Around the World in 60 Days

Adventures, misadventures, characters, unsolicited opinions, observations, and images from eight countries, eight weeks, and an array of architectural treasures.

Wednesday, February 17, 2010

Day 33: Stone Town Snipe Hunt, success


After I wrote about Cairo being a less-than-pleasant place for a female traveler, I got a couple of great messages. My friend Lyndsay was on a trip once where some Israeli men tried to trade camels for the women in the group. I thought that was great, because who among us knows our worth in camels? (Lyndsay does- but really, she's priceless.) Kristin, who won a huge travel grant and spent 10 weeks traveling last summer, commented that great experiences always follow the bad ones while you're traveling- to the extent that, when she had a small misfortune, she's immediately starts anticipating a great surprise.

And it's been true for me, too- when you start looking around, all kinds of great things will fall into your lap. Zanzibar has been even better than I wanted it to be- and I was afraid I was overly excited and I knew my expectations were high. Zanzibar in the dark? A really surprising gift, as it just added to the allure and mystique of Stone Town. Stone Town itself? So lively, so colorful, so diverse. The thrill of starting to find my own way, though I stayed lost about 50% of the time- so satisfying.

So while Greg and Kate were here, I kept almost finding my project site from studio. I can find it on Google Earth in about 4 seconds, or on a detailed map in 10, but I had no detailed map with me, and I can't get high enough for the right rooftop view. And my landmark- a huge interior courtyard- is all but invisible from the street. And of course, on the ground, everything looks remarkably similar. I kept saying, "Oh wait! Maybe...no, we're too close to the water. Oh there's a ...wait, which way is north? Isn't the fort over there?" And I felt like I was on a snipe hunt, and dragging very patient Kate around with me. And lordy, it's hot here for extraneous movement.
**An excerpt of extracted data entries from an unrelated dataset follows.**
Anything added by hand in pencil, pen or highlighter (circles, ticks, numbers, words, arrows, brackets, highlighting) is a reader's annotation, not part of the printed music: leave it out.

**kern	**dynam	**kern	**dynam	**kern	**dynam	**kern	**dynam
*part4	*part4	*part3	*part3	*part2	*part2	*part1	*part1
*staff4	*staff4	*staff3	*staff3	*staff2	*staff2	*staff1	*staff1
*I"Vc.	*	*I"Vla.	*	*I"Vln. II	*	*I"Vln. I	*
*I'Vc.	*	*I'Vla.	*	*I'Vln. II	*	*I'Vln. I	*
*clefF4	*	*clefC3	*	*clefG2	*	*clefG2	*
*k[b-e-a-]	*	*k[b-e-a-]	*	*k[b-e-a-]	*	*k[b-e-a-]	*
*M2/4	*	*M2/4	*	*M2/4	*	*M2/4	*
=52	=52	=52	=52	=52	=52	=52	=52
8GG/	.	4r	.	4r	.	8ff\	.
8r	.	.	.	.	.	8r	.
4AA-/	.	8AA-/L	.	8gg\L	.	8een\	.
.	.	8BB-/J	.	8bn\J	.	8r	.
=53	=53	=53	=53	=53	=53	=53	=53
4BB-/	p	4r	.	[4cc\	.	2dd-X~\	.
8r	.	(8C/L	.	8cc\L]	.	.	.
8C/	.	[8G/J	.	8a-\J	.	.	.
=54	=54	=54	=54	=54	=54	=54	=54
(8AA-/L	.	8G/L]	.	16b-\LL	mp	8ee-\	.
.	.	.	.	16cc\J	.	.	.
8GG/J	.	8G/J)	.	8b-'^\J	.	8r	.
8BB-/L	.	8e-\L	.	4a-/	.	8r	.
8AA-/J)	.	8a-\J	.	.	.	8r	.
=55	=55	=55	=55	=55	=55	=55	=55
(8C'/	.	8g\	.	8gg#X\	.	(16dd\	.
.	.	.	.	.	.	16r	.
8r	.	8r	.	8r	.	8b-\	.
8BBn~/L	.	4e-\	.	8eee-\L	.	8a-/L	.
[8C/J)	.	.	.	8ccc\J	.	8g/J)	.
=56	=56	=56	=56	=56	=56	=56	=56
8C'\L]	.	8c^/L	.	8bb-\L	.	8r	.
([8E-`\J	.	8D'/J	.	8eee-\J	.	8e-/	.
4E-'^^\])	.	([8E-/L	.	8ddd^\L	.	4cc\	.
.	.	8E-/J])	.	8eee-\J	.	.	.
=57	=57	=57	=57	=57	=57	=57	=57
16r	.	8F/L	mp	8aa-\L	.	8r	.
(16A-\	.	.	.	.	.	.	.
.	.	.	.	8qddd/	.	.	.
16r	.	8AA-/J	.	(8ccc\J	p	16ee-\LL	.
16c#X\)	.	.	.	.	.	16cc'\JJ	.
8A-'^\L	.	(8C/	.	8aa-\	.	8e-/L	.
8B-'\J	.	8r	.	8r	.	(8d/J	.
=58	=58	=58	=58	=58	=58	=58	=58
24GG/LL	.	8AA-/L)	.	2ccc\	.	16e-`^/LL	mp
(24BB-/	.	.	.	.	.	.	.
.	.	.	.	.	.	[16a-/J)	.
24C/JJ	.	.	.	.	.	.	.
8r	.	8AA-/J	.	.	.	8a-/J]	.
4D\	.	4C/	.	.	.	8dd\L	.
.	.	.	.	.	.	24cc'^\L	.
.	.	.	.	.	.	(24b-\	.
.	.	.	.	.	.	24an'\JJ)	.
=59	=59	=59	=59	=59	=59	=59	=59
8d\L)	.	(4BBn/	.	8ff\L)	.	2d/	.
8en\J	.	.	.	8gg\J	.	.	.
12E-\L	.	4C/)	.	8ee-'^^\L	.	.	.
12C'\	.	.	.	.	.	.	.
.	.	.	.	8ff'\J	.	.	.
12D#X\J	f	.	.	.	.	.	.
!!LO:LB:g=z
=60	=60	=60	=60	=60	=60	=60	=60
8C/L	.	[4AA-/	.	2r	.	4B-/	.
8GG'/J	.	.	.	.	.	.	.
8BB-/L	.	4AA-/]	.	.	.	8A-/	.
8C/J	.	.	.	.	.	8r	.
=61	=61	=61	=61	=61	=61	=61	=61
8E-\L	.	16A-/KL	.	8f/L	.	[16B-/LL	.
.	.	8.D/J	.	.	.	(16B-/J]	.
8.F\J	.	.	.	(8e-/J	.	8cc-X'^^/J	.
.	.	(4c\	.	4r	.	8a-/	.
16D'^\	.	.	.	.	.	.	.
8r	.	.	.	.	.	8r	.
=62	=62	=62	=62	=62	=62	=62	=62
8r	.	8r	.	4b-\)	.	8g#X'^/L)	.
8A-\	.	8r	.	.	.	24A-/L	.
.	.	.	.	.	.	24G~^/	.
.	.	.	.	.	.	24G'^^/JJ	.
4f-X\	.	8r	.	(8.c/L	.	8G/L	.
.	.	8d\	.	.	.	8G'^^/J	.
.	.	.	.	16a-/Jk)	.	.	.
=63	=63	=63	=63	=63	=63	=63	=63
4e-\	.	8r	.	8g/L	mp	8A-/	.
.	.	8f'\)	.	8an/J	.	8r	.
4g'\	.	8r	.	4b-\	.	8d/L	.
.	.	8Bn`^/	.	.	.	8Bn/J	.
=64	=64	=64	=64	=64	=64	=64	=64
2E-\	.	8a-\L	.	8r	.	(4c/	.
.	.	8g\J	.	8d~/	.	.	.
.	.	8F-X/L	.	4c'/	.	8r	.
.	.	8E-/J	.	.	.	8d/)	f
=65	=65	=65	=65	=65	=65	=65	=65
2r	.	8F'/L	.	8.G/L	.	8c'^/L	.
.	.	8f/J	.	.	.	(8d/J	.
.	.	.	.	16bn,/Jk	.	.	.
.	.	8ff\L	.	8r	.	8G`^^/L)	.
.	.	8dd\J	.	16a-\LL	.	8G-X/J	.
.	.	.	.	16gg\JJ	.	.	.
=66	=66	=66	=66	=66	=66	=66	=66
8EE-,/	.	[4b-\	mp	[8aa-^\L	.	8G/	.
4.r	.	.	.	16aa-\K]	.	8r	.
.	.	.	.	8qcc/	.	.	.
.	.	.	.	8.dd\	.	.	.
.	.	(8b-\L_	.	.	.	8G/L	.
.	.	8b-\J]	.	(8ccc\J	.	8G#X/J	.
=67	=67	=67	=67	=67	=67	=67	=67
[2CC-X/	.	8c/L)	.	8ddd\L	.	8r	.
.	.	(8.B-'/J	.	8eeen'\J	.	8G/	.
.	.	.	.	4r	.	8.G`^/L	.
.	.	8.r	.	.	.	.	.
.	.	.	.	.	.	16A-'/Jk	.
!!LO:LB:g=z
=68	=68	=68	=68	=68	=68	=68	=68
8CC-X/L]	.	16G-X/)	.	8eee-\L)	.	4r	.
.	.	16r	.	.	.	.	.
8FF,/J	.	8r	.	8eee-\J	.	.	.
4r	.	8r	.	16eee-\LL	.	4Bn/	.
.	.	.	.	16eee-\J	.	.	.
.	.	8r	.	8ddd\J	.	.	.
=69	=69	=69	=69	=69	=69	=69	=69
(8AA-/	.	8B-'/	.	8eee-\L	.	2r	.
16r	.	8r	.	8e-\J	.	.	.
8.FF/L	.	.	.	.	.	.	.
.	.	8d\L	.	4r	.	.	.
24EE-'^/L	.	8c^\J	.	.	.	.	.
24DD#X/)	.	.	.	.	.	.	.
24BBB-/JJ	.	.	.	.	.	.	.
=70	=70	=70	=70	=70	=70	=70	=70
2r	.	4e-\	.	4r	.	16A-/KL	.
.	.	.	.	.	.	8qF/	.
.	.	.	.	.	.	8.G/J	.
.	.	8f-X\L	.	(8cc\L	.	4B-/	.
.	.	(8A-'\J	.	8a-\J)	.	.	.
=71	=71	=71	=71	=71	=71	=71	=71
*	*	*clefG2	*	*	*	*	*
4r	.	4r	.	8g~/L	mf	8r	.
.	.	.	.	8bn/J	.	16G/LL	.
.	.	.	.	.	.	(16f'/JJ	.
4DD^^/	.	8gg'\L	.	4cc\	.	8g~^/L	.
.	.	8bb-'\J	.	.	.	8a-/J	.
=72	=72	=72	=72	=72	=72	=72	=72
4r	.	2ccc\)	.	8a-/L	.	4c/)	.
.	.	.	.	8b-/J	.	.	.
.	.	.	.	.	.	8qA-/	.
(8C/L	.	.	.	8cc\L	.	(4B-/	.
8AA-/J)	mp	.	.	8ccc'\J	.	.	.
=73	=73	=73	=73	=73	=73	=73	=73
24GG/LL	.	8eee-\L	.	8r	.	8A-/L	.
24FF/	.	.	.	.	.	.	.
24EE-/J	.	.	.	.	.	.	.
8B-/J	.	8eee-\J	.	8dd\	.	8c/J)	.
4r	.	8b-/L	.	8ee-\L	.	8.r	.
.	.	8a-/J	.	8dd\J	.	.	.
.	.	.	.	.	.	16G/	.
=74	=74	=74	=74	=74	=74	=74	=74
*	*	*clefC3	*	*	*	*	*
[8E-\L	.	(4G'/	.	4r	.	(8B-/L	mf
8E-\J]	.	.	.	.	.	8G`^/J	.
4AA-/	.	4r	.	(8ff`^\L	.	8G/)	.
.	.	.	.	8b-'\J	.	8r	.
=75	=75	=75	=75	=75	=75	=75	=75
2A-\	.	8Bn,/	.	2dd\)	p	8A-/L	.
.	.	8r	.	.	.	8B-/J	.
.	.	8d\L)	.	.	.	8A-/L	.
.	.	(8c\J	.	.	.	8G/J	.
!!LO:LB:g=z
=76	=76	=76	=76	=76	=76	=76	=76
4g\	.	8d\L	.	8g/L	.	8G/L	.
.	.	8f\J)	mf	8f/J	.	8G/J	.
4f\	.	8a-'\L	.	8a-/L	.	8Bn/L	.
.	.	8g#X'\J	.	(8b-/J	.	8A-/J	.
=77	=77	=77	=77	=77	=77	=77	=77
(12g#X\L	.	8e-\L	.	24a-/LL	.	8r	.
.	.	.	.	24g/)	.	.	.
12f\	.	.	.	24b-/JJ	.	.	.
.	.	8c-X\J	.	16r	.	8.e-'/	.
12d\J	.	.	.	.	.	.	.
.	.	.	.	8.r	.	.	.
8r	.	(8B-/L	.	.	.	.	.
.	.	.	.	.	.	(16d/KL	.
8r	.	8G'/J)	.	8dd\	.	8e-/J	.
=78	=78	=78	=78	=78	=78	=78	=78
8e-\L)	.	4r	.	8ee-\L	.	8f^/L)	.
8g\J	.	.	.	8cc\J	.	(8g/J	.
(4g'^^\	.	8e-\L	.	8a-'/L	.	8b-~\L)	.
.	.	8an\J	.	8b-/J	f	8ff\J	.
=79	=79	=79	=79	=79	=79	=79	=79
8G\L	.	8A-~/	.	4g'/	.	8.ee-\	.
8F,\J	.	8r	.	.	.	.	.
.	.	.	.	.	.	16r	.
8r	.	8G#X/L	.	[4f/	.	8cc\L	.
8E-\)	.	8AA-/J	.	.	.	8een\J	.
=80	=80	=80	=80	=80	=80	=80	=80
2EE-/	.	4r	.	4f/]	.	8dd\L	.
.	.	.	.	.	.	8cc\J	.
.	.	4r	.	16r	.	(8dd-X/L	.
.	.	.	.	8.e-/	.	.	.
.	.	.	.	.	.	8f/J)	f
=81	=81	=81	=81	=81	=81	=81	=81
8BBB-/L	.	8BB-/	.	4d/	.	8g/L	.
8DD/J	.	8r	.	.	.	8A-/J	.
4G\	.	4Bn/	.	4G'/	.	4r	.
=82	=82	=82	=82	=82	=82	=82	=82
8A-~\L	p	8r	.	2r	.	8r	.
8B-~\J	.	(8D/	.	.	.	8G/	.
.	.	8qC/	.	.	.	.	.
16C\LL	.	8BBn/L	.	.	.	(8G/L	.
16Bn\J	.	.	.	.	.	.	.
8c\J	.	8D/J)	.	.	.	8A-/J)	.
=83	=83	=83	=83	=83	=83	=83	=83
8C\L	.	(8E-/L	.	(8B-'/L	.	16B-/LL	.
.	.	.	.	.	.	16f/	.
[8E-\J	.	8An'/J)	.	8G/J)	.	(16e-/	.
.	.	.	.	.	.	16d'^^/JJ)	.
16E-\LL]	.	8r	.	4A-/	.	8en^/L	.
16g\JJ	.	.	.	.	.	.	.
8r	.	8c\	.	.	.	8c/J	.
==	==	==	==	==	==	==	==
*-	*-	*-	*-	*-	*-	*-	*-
In the House of Wonders, the old sultan's palace so named because it was one of the first places in East Africa to have electricity, there's a great museum and a giant wall-sized aerial map. Another gift- I figured out every turn and landmark and went for it.

My site, is has to be said, was lacking in on-the-ground information beyond building footprints. I knew there was a mosque, but had to guess at everything other than the roof lines. In my presentation, I used photos of a sample Zanzibar mosque, unidentifed in photos, and a typical floor plan from another source. Because Stone Town is so, so small, although it looks big on the map, it was less than 5 minutes from the palace to my site. Wonders never cease- the typical unidentified mosque I'd been using- was actually my mosque. I peeked in- same with the random floor plan. It looks, but exactly, like the itty bitty model I made. I decided, as I knew I would when I got there, that my project is all wrong and I want to start again- but it was really great to stand in front if it. For the record, the buildings I hypothetically demolished to make room for my building are new and awful and out of place, so I no longer feel hypothetical guilt. I could see beautiful almond trees peeking out over a makeshift corrugated scrap fence, which would be perfect for the small courtyard I designed. I practically ran to the internet shop to e-mail my professor.

One other little bit of travel magic I've already shared with a few of you: I have been waking up every morning to the sound of school children singing chanting songs. I love this. I do not miss being a teacher, but I wouldn't mind a roomfull of these precious little Zanzibaris. The are beautiful children, happy and running about in the streets after school, in full robes and head coverings, no matter how tiny. I want to scoop them all up and read them picture books and buy them all ice cream. My Zanzibar studio project was an Islamic school for girls. When I located the source of the singing this morning, it's an Islamic school, for girls, right underneath my bedroom window.

1 comment:

  1. Magical! It's so wonderful you got to hear your hypothetical students singing and find the almond trees for your hypothetical courtyard! It gives me the chills! Best of all, I'm glad you got to shed your hypothetical guilt. Terrible stuff.